玦乘说道:“他有什么资质?他可什么资质都没有!最开始的时候,曦光的天赋很差,甚至不少人都断言他不可能有大成就。可是他偏偏不信命,一生闯荡不止,终于让他成为了天帝。”
“至于那些际遇,都是曦光一个人闯出来的,哪有天上掉下来的际遇?要我说实话,你的际遇可比曦光当年好了太多,比如你所说的那个……混沌石,曦光就根本没有。至于你那些乱七八糟的际遇,我都有些羡慕,你还不知足。”
苏正挠挠头,干笑两声:“可凭这些也成不了道。”
玦乘有些发怒,说道:“你怎么不懂呢,一个人资质的发展就是在滚雪球,越滚越大,可要是抱着停下来不动的心思,那就不可能成长起来。”
“你的意思是说,资质好的人会越来越好,际遇多的人会越来越多?”
“没错!所以一个修士最重要的不是资质和际遇,而是他的心。他的心放开了,敢于畅想,才能敢于闯荡。你立志多高,你的成就总是在这条线的下面一点。比如曦光,他不仅立志成道,还要立志找出生灵寿命减少的真相,可是终其一生,也只完成了前面的内容。”
苏正变得严肃起来,说道:“我若无欲无求,将来的成就可就真的是可有可无了!”
“没错!”玦乘同意这个说法。
他又说道:“立志困难,不如先立物。”
“何为立物?”苏正问道。
“当年曦光立下远大志向,他将这些志向写在一块木牌子上,每完成一个志向,便划掉一块,最终将木牌子上的大部分内容消灭干净。你若欲效仿他,也可以这样做。”
苏正听过这个典故,这可是人尽皆知的事迹,数代人口耳相传,许多人都以此激励自己。
“我有想法了!”
苏正说道:“我若也做一个木牌子,难免被人嘲笑效仿先人,无有新意,也会过早的暴露志向,惹人嫉妒。我将我的神藏增添一重变化,便可以立物,借以立志!”
“好!”玦乘也赞同这个观点。
苏正沉思下来,喃喃自语道:“我既然立下远大志向,便是唯有成道一件事了。成道者为帝,为天帝者当鼎定天下,一统四方。我这就将神藏改了,在需要之时,可以化作一个四足方鼎,镇压邪佞,征讨不臣!”
玦乘说道:“好一句征讨不臣,快些动手吧!”
苏正略微一用力,只见眼前的三艘蓬舟突然崩溃,他只觉得胸口发闷,虽然这是他自己控制的,可也让他觉得难受。
不过很快,苏正再度聚拢起来这些灰色气团,他将灰色气团重新捏造,全身心地沉浸其中,不知不觉已经过去了一个晚上。

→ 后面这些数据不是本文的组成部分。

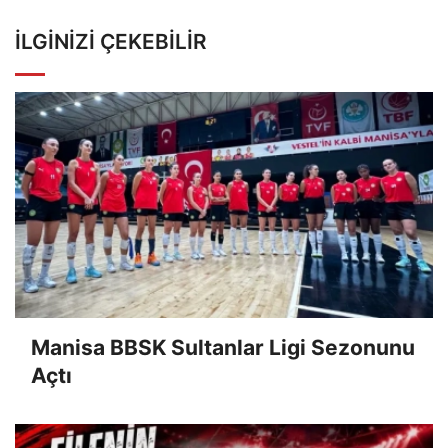
İLGINIZI ÇEKEBILIR
Manisa BBSK Sultanlar Ligi Sezonunu
Açtı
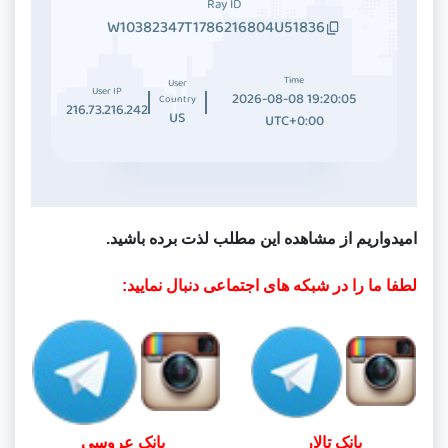
امیدواریم از مشاهده این مطلب لذت برده باشید.
لطفا ما را در شبکه های اجتماعی دنبال نمایید:
بانک تالار
بانک عروسی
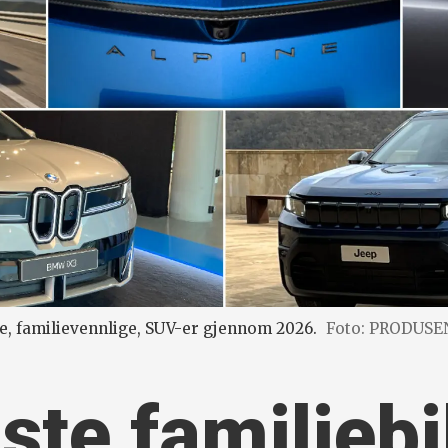
ye, familievennlige, SUV-er gjennom 2026.
Foto: PRODUS
ste familiebi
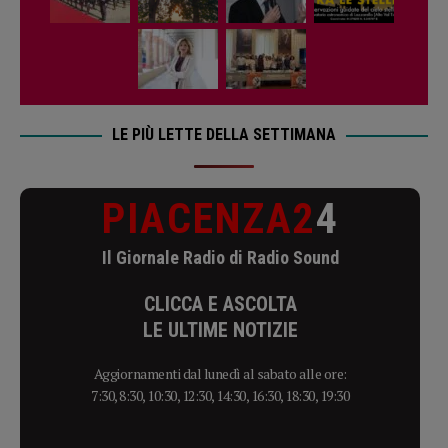
LE PIÙ LETTE DELLA SETTIMANA
PIACENZA2
4
Il Giornale Radio di Radio Sound
CLICCA E ASCOLTA
LE ULTIME NOTIZIE
Aggiornamenti dal lunedì al sabato alle ore:
7:30, 8:30, 10:30, 12:30, 14:30, 16:30, 18:30, 19:30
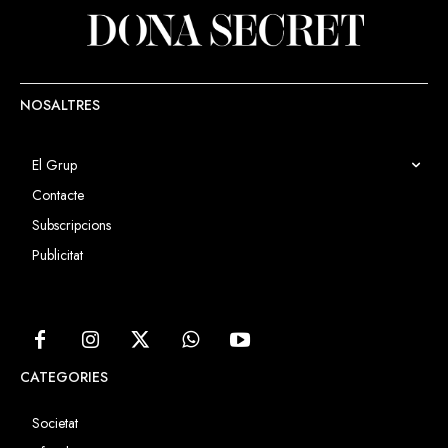
NOSALTRES
El Grup
Contacte
Subscripcions
Publicitat
CATEGORIES
Societat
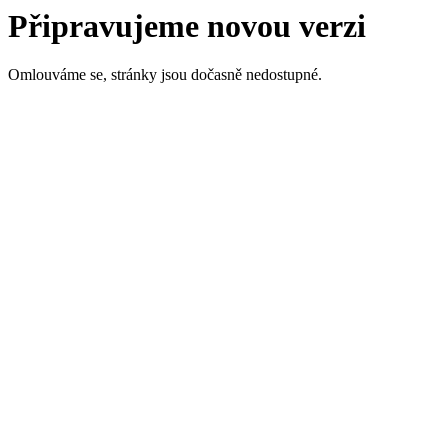
Připravujeme novou verzi
Omlouváme se, stránky jsou dočasně nedostupné.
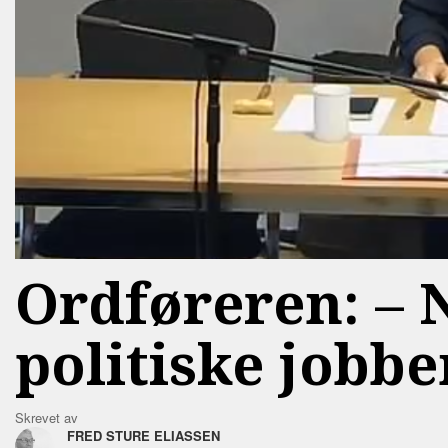
Ordføreren: –⁠ 
politiske jobbe
Skrevet av
FRED STURE ELIASSEN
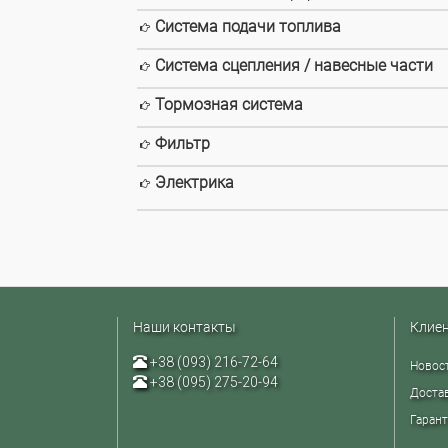
Система подачи топлива
Система сцепления / навесные части
Тормозная система
Фильтр
Электрика
Наши контакты
Клие
+38 (093) 216-72-64
Новос
+38 (095) 275-20-94
Достав
Гарант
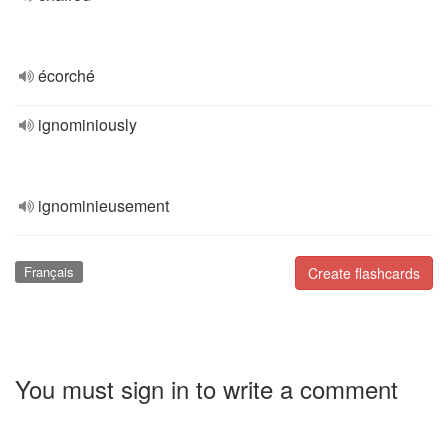
écorché
ignominiously
ignominieusement
Français
Create flashcards
You must sign in to write a comment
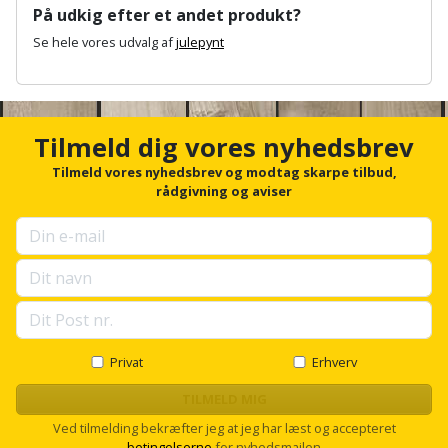
Hammer
Drivhustilbehør
terrassebrædder
På udkig efter et andet produkt?
Detektor
Robotplæneklipper
Se hele vores udvalg af
julepynt
Høvl
Elartikler
Lecablokke
Diamantskæremaskine
A
Robotplæneklipper
og
Kiler
n
Flagstænger
tilbehør
fundablokke
c
Diamantslibertilbehør
til
h
Tilmeld dig vores nyhedsbrev
Kloakrenser
Vandpumpe
hus
o
Lofter
Dykkerpistol
r
Tilmeld vores nyhedsbrev og modtag skarpe tilbud,
og
Kniv
f
rådgivning og aviser
Vertikalskærer
have
Lofttrapper
o
og
Dyksav
/
r
hobbykniv
u
mosfjerner
Fuglefoderhus
Murbinder
Excentersliber
p
s
Koben
Vinduesvasker
Garderobe
Murpap
e
Excenterslibertilbehør
l
opbevaring
og
Kridtsnor
l
murfolie
Fedtsprøjte
s
Privat
Erhverv
Gavekort
c
Lærlingesæt
r
TILMELD MIG
Mursten
Flamingoskærer
o
Grill
Ved tilmelding bekræfter jeg at jeg har læst og accepteret
Landmålerstok
l
betingelserne
for nyhedsmailen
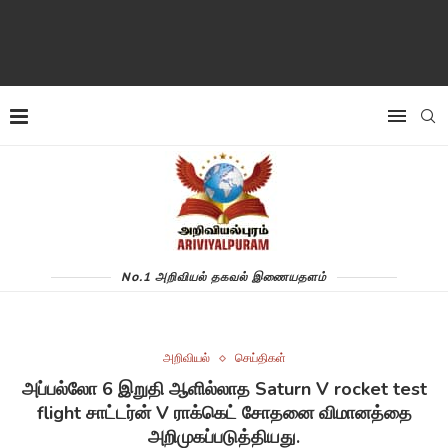
No.1 அறிவியல் தகவல் இணையதளம்
அறிவியல்
செய்திகள்
அப்பல்லோ 6 இறுதி ஆளில்லாத Saturn V rocket test
flight சாட்டர்ன் V ராக்கெட் சோதனை விமானத்தை
அறிமுகப்படுத்தியது.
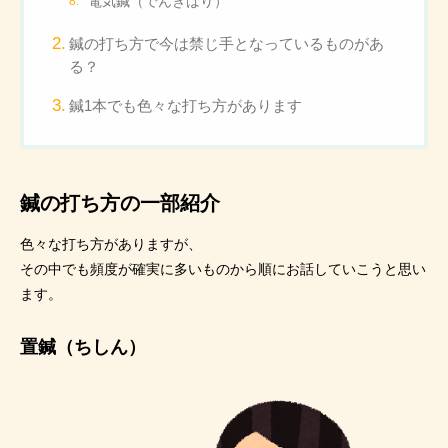
電気鍼（でんきばり）
鍼の打ち方で今は禁じ手となっているものがあ
る？
鍼1本でも色々な打ち方があります
鍼の打ち方の一部紹介
色々な打ち方がありますが、
その中でも頻度が確実に多いものから順にお話していこうと思い
ます。
置鍼（ちしん）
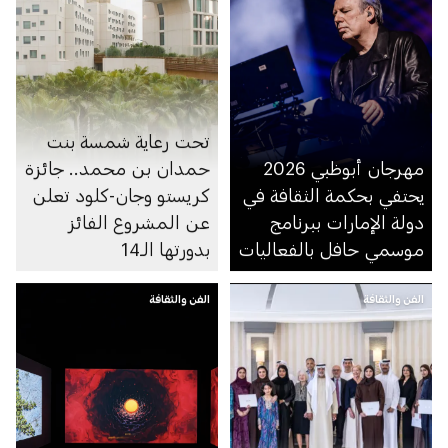
تحت رعاية شمسة بنت
مهرجان أبوظبي 2026
حمدان بن محمد.. جائزة
يحتفي بحكمة الثقافة في
كريستو وجان-كلود تعلن
دولة الإمارات ببرنامج
عن المشروع الفائز
موسمي حافل بالفعاليات
بدورتها الـ14
الفن والثقافة
الفن والثقافة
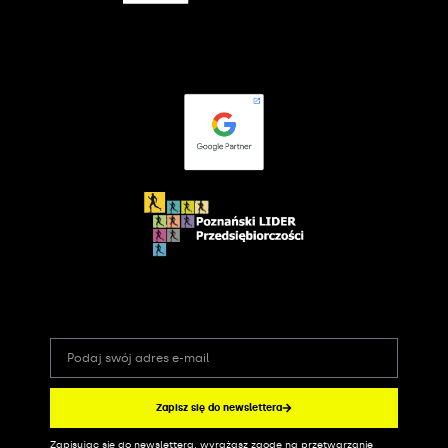
Zapisz się do newslettera
Zapisując się do newslettera, wyrażasz zgodę na przetwarzanie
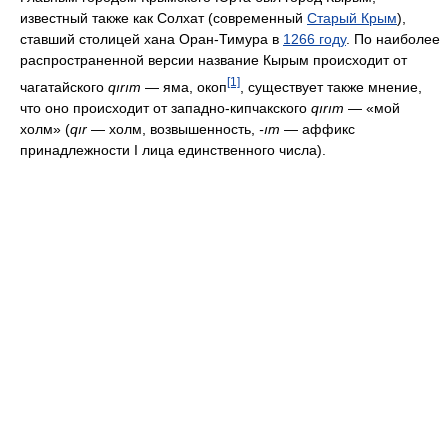
известный также как Солхат (современный
Старый Крым
),
ставший столицей хана Оран-Тимура в
1266 году
. По наиболее
распространенной версии название Кырым происходит от
[1]
чагатайского
qırım
— яма, окоп
, существует также мнение,
что оно происходит от западно-кипчакского
qırım
— «мой
холм» (
qır
— холм, возвышенность,
-ım
— аффикс
принадлежности I лица единственного числа).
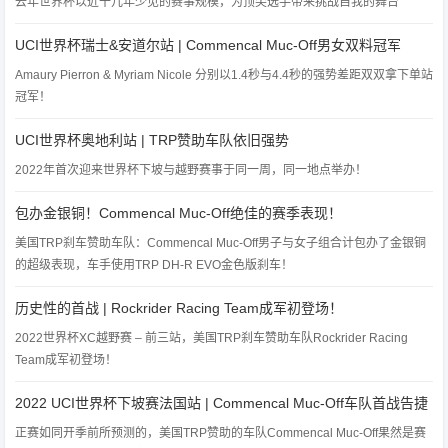
去年世界杯以近十几年少见的赛事规模，为顶尖选手带来挑战自我的舞台
UCI世界杯瑞士&安道尔站 | Commencal Muc-Off男女双料冠军
Amaury Pierron & Myriam Nicole 分别以1.4秒与4.4秒的强势差距双双拿下单站
冠军！
UCI世界杯奥地利站 | TRP赞助车队依旧强势
2022年首次迎来世界杯下坡与越野赛事于同一周，同一地点举办！
包办金银铜！Commencal Muc-Off绝佳的赛季表现！
美国TRP刹车赞助车队：Commencal Muc-Off男子与女子组合计包办了金银铜
的超级表现，车手使用TRP DH-R EVO金色版刹车！
历史性的首战 | Rockrider Racing Team成军初登场！
2022世界杯XC越野赛 – 前三站，美国TRP刹车赞助车队Rockrider Racing
Team成军初登场！
2022 UCI世界杯下坡赛法国站 | Commencal Muc-Off车队首战告捷
正赛如同开季前所预测的，美国TRP赞助的车队Commencal Muc-Off果然是赛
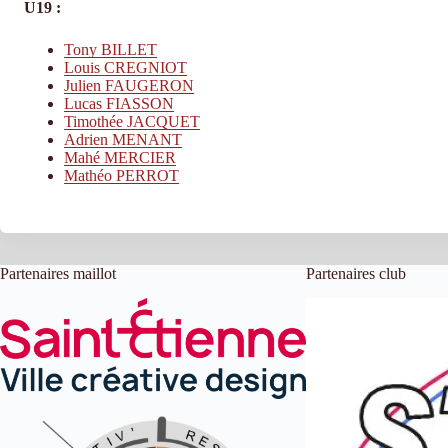
U19 :
Tony BILLET
Louis CREGNIOT
Julien FAUGERON
Lucas FIASSON
Timothée JACQUET
Adrien MENANT
Mahé MERCIER
Mathéo PERROT
Partenaires maillot
Partenaires club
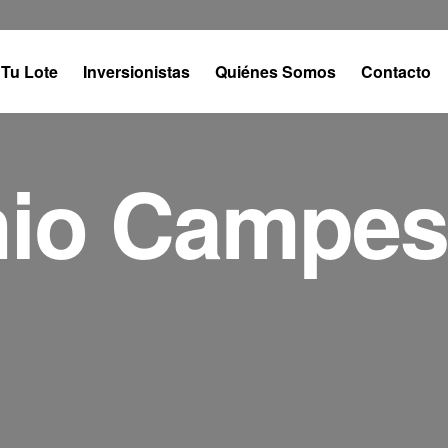
Tu Lote
Inversionistas
Quiénes Somos
Contacto
io Campest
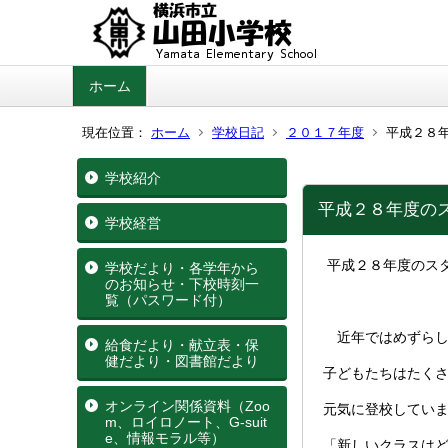
ホーム
現在位置：
ホーム
学校日記
２０１７年度
平成２８
学校紹介
平成２８年度の
学校経営
平成２８年度のス
学校だより・各学年から
のお知らせ・下校時刻一
覧（パスワード付）
近年ではめずらし
給食だより・献立表・保
健だより・図書館だより
子どもたちはたく
オンライン関係資料（Zoo
元気に登校してい
m、ロイロノート、G‐suit
e、情報モラル等）
「新しいクラスは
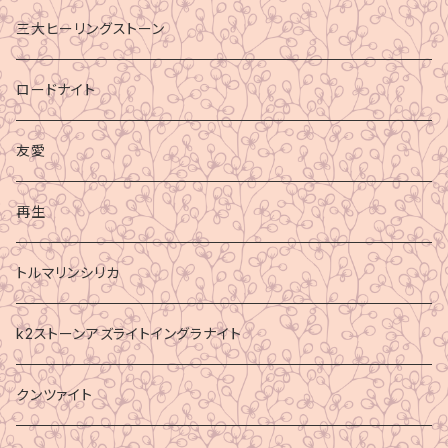
三大ヒーリングストーン
ロードナイト
友愛
再生
トルマリンシリカ
k2ストーンアズライトイングラナイト
クンツァイト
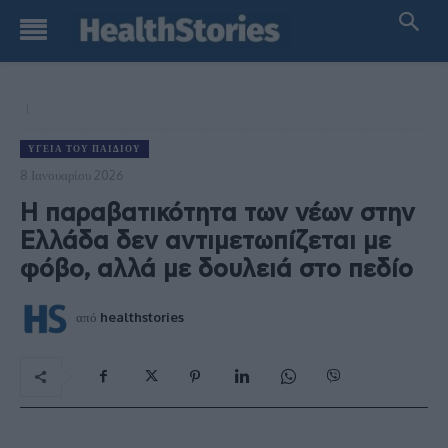
ΥΓΕΊΑ ΤΟΥ ΠΑΙΔΙΟΎ
8 Ιανουαρίου 2026
Η παραβατικότητα των νέων στην
Ελλάδα δεν αντιμετωπίζεται με
φόβο, αλλά με δουλειά στο πεδίο
από
healthstories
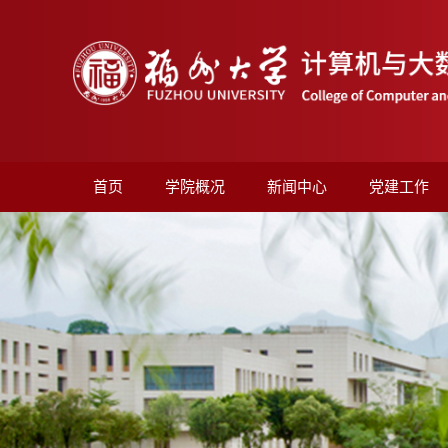
首页
学院概况
新闻中心
党建工作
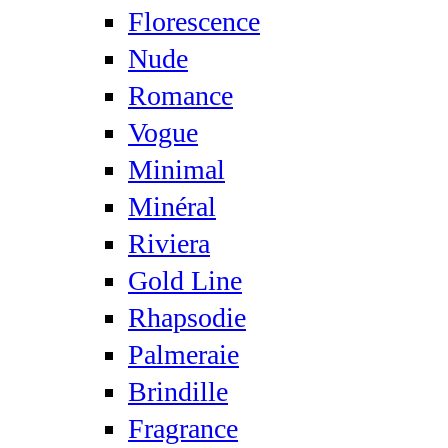
Florescence
Nude
Romance
Vogue
Minimal
Minéral
Riviera
Gold Line
Rhapsodie
Palmeraie
Brindille
Fragrance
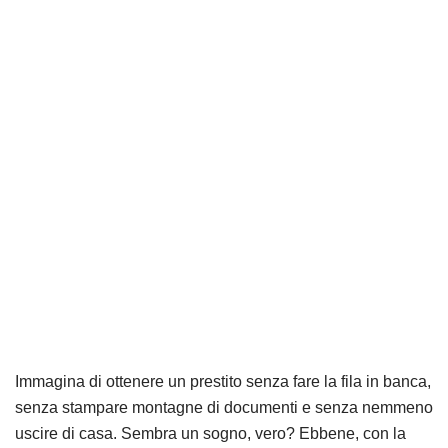
Immagina di ottenere un prestito senza fare la fila in banca,
senza stampare montagne di documenti e senza nemmeno
uscire di casa. Sembra un sogno, vero? Ebbene, con la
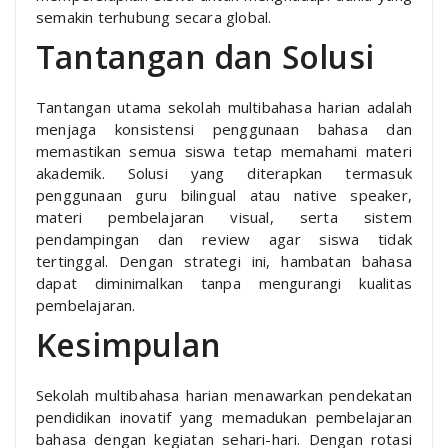
semakin terhubung secara global.
Tantangan dan Solusi
Tantangan utama sekolah multibahasa harian adalah
menjaga konsistensi penggunaan bahasa dan
memastikan semua siswa tetap memahami materi
akademik. Solusi yang diterapkan termasuk
penggunaan guru bilingual atau native speaker,
materi pembelajaran visual, serta sistem
pendampingan dan review agar siswa tidak
tertinggal. Dengan strategi ini, hambatan bahasa
dapat diminimalkan tanpa mengurangi kualitas
pembelajaran.
Kesimpulan
Sekolah multibahasa harian menawarkan pendekatan
pendidikan inovatif yang memadukan pembelajaran
bahasa dengan kegiatan sehari-hari. Dengan rotasi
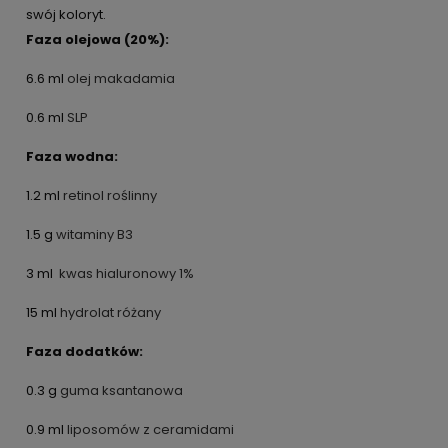
swój koloryt.
Faza olejowa (20%):
6.6 ml
olej makadamia
0.6 ml
SLP
Faza wodna:
1.2 ml
retinol roślinny
1.5 g
witaminy B3
3 ml
kwas hialuronowy 1%
15 ml
hydrolat różany
Faza dodatków:
0.3 g
guma ksantanowa
0.9 ml
liposomów z ceramidami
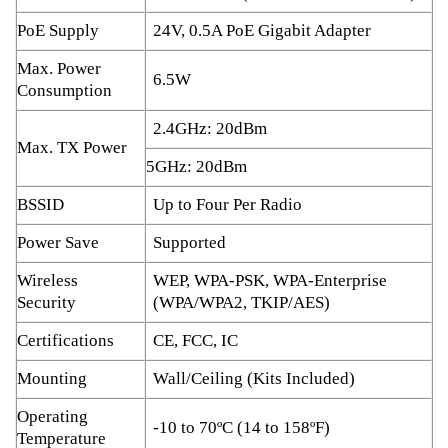
PoE Supply
24V, 0.5A PoE Gigabit Adapter
Max. Power
6.5W
Consumption
2.4GHz: 20dBm
Max. TX Power
5GHz: 20dBm
BSSID
Up to Four Per Radio
Power Save
Supported
Wireless
WEP, WPA-PSK, WPA-Enterprise
Security
(WPA/WPA2, TKIP/AES)
Certifications
CE, FCC, IC
Mounting
Wall/Ceiling (Kits Included)
Operating
-10 to 70ºC (14 to 158ºF)
Temperature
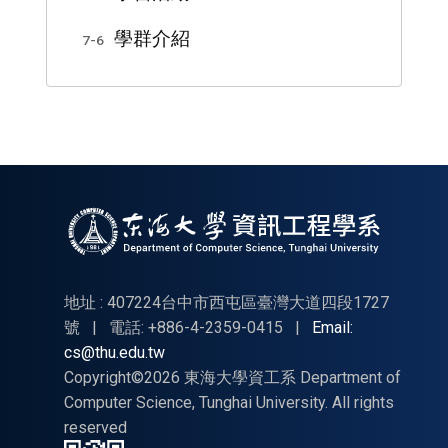
學群介紹
7-6
地址 : 407224台中市西屯區臺灣大道四段1727
號
|
電話: +886-4-2359-0415
|
Email:
cs@thu.edu.tw
Copyright©2026 東海大學資工系 Department of
Computer Science, Tunghai University. All rights
reserved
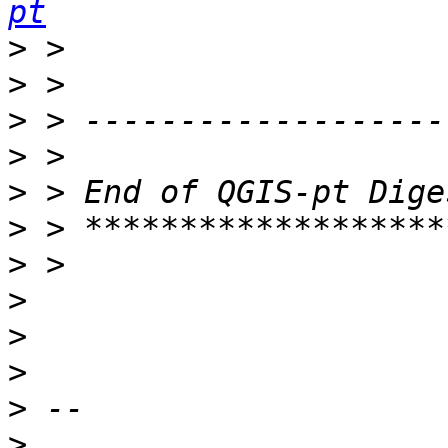
pt
>
>
>
>
>
>
>
>
>
>
>
>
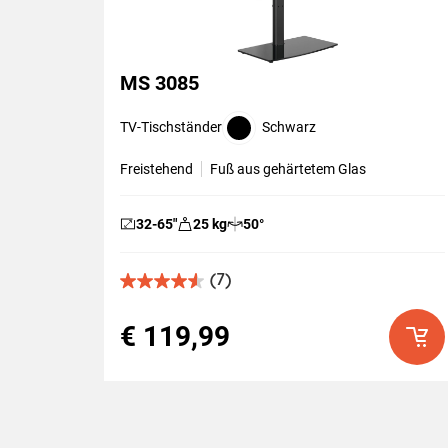
MS 3085
TV-Tischständer
Schwarz
Freistehend
Fuß aus gehärtetem Glas
32-65
″
25
kg
50
°
(7)
4.6
von
5
€ 119,99
Sternen.
7
Bewertungen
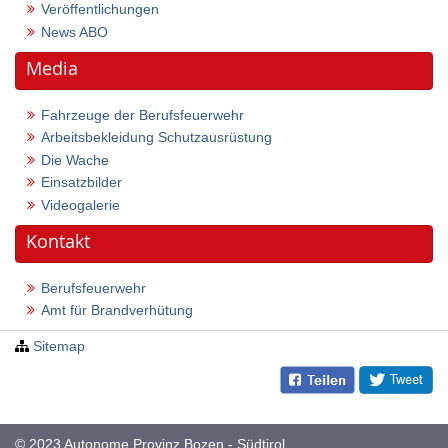
Veröffentlichungen
News ABO
Media
Fahrzeuge der Berufsfeuerwehr
Arbeitsbekleidung Schutzausrüstung
Die Wache
Einsatzbilder
Videogalerie
Kontakt
Berufsfeuerwehr
Amt für Brandverhütung
Sitemap
© 2023
Autonome Provinz Bozen - Südtirol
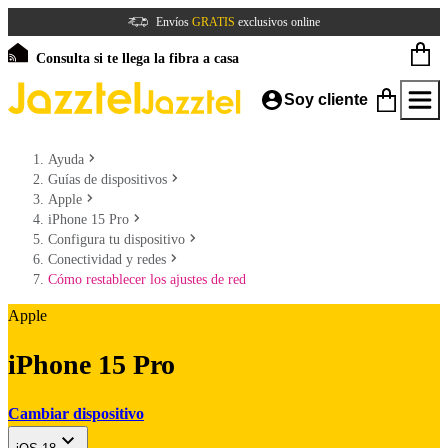
Envíos
GRATIS
exclusivos online
Consulta si te llega la fibra a casa
Soy cliente
Ayuda
Guías de dispositivos
Apple
iPhone 15 Pro
Configura tu dispositivo
Conectividad y redes
Cómo restablecer los ajustes de red
Apple
iPhone 15 Pro
Cambiar dispositivo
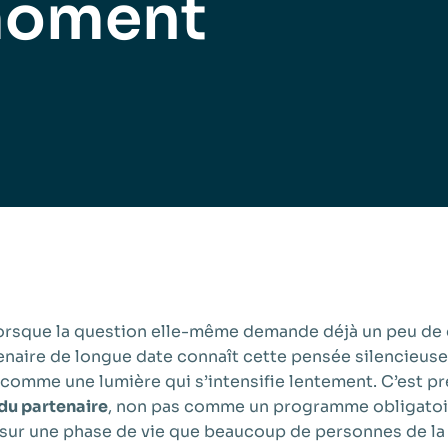
 moment
e lorsque la question elle-même demande déjà un peu de
aire de longue date connaît cette pensée silencieuse, 
omme une lumière qui s’intensifie lentement. C’est pr
du partenaire
, non pas comme un programme obligatoir
 sur une phase de vie que beaucoup de personnes de la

等到第二天天色刚刚放亮的功夫,苏正吐出一口气,一个四足方鼎的胚胎样子刚刚成型,他勉强使方鼎与蓬舟的模样可以自由转化,还来不及为方鼎增添更多的细节与能力。
正在他要再进一步的时候,门口有人惊慌地敲门:“忠勇伯,大事不好了!”
苏正擦了擦头上的汗水,整理了一下仪容仪表,这才慢悠悠地打开门,问道:“何事?”
侍者说道:“国王让我过来通报您,您的那两个朋友被人抓走了!”
侍者还要再说,却见眼前一闪,苏正已经消失不见。
苏正在王宫里面横穿而过,直接找到了国王。
那国王正在和群臣商量事情,一幅忧心忧虑的样子,他见苏正来了,连忙起身讨饶:“忠勇伯可都知道了?都是小王办事不力,还请您责打。”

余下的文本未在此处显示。